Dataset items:
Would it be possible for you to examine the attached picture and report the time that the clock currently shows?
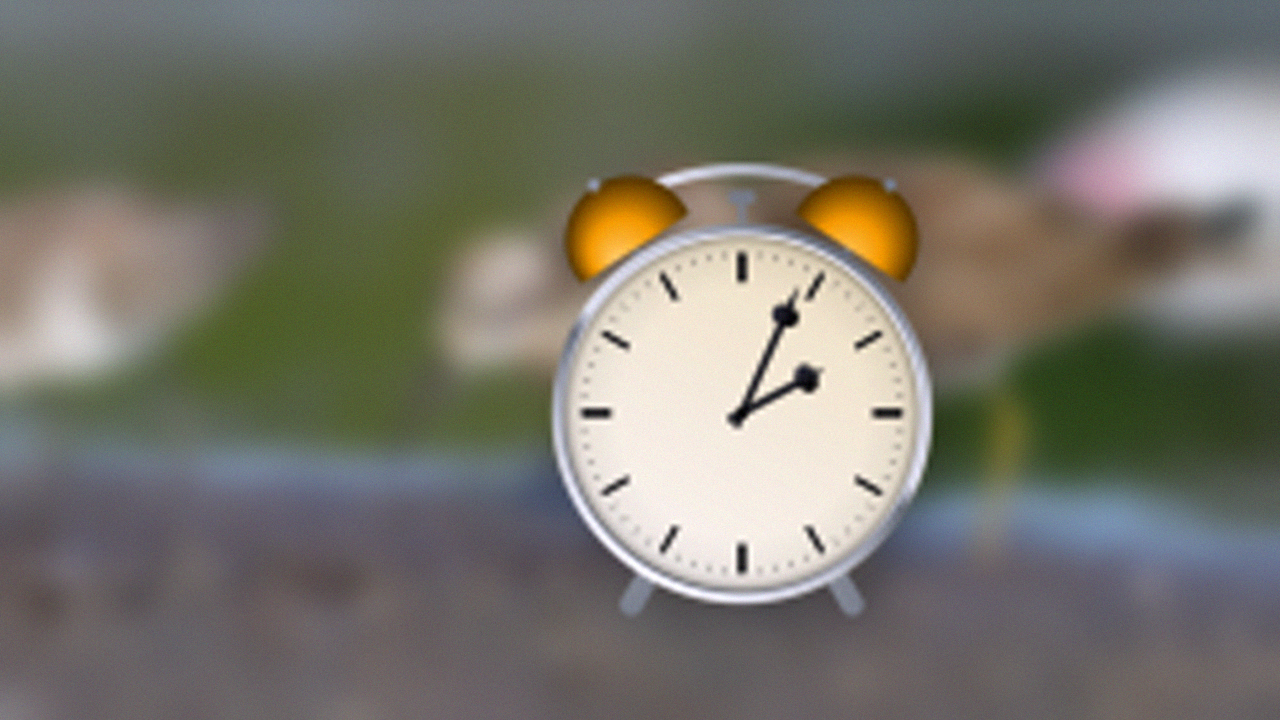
2:04
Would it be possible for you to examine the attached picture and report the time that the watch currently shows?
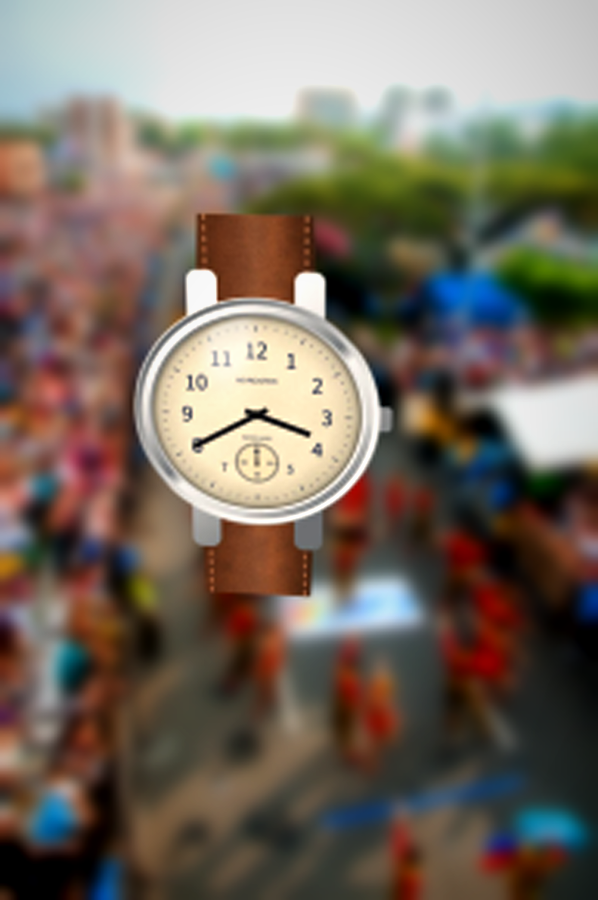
3:40
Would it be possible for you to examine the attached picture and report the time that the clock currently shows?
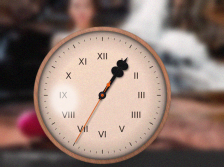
1:05:35
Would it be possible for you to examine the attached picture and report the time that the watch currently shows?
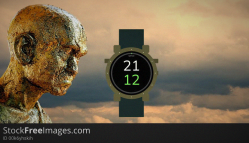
21:12
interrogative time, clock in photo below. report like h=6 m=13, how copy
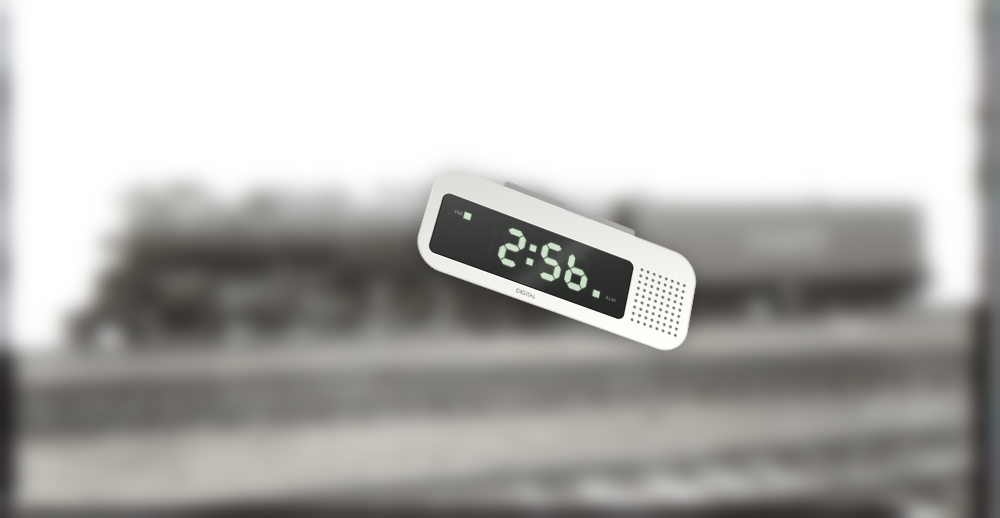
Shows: h=2 m=56
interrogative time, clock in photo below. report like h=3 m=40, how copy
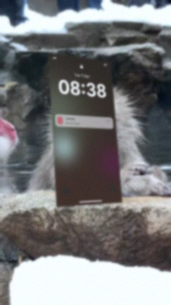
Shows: h=8 m=38
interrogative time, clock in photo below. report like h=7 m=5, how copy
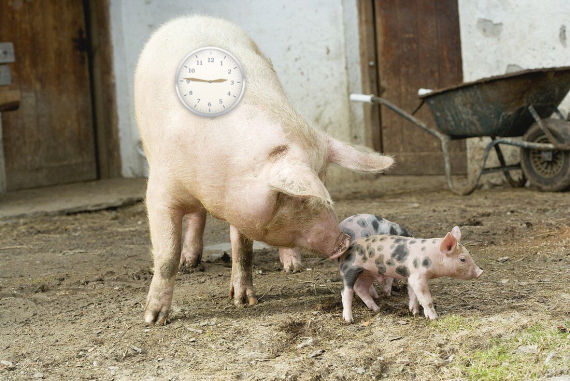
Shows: h=2 m=46
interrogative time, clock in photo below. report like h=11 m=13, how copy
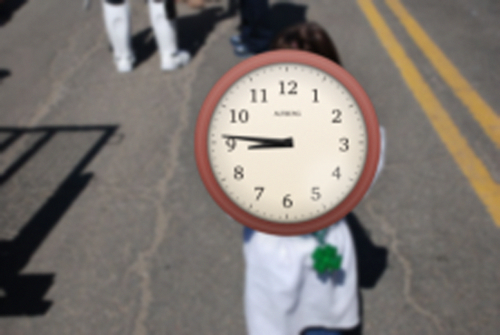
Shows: h=8 m=46
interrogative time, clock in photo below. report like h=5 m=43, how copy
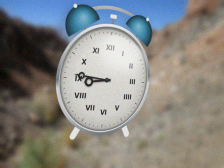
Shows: h=8 m=46
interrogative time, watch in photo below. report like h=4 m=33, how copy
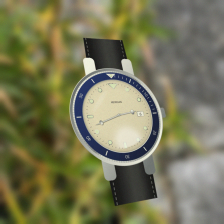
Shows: h=2 m=42
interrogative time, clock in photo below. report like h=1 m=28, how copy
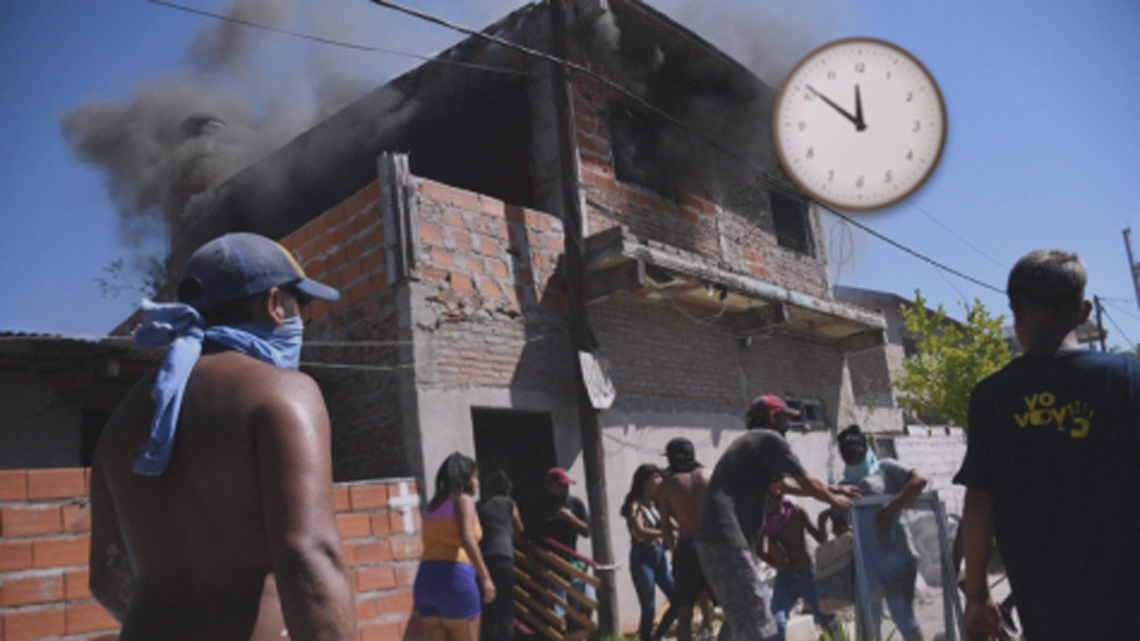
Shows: h=11 m=51
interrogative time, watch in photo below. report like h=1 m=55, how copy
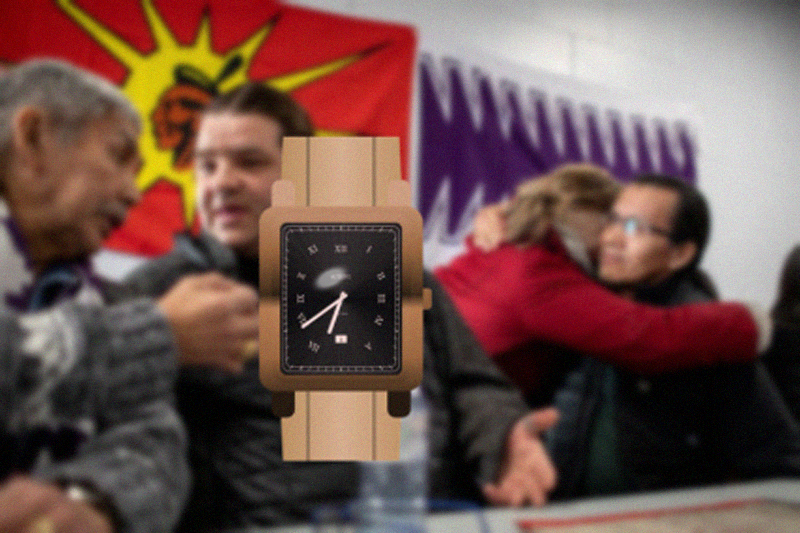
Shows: h=6 m=39
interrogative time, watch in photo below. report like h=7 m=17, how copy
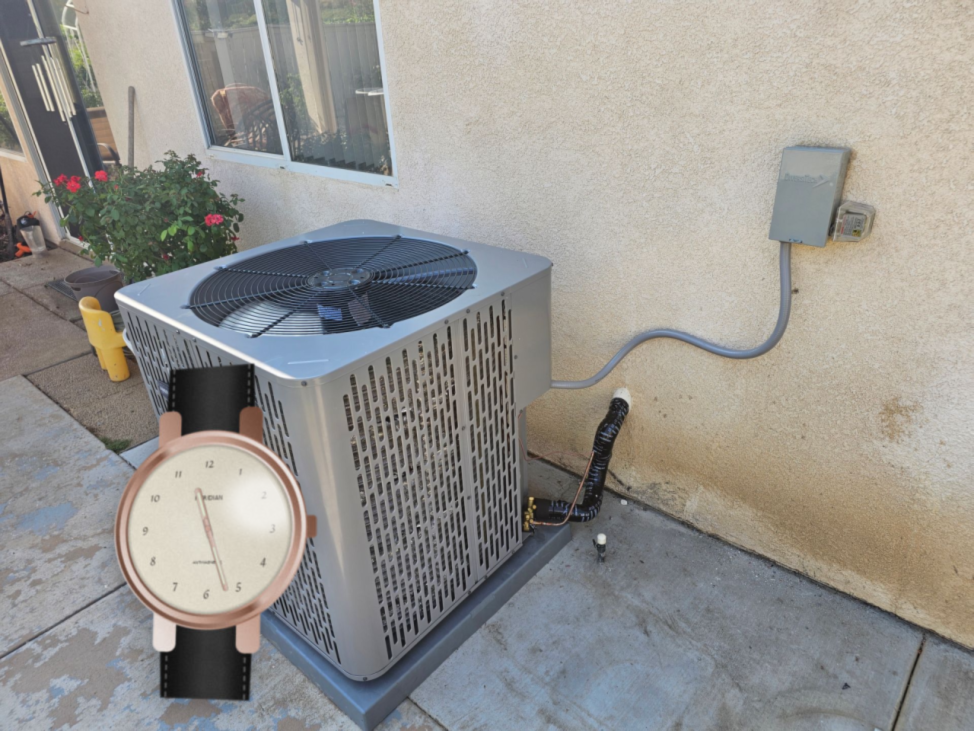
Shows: h=11 m=27
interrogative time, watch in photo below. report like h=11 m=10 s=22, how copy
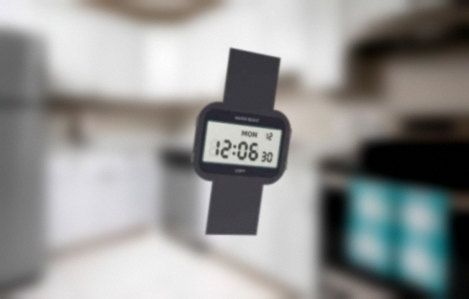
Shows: h=12 m=6 s=30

**Set task**
Please print every line of the material above verbatim, leaving out the pictures.

**Written solution**
Would it be possible for you to examine the attached picture and report the time that the clock currently shows?
2:04
Would it be possible for you to examine the attached picture and report the time that the watch currently shows?
3:40
Would it be possible for you to examine the attached picture and report the time that the clock currently shows?
1:05:35
Would it be possible for you to examine the attached picture and report the time that the watch currently shows?
21:12
interrogative time, clock in photo below. report like h=6 m=13, how copy
Shows: h=2 m=56
interrogative time, clock in photo below. report like h=3 m=40, how copy
Shows: h=8 m=38
interrogative time, clock in photo below. report like h=7 m=5, how copy
Shows: h=2 m=46
interrogative time, clock in photo below. report like h=11 m=13, how copy
Shows: h=8 m=46
interrogative time, clock in photo below. report like h=5 m=43, how copy
Shows: h=8 m=46
interrogative time, watch in photo below. report like h=4 m=33, how copy
Shows: h=2 m=42
interrogative time, clock in photo below. report like h=1 m=28, how copy
Shows: h=11 m=51
interrogative time, watch in photo below. report like h=1 m=55, how copy
Shows: h=6 m=39
interrogative time, watch in photo below. report like h=7 m=17, how copy
Shows: h=11 m=27
interrogative time, watch in photo below. report like h=11 m=10 s=22, how copy
Shows: h=12 m=6 s=30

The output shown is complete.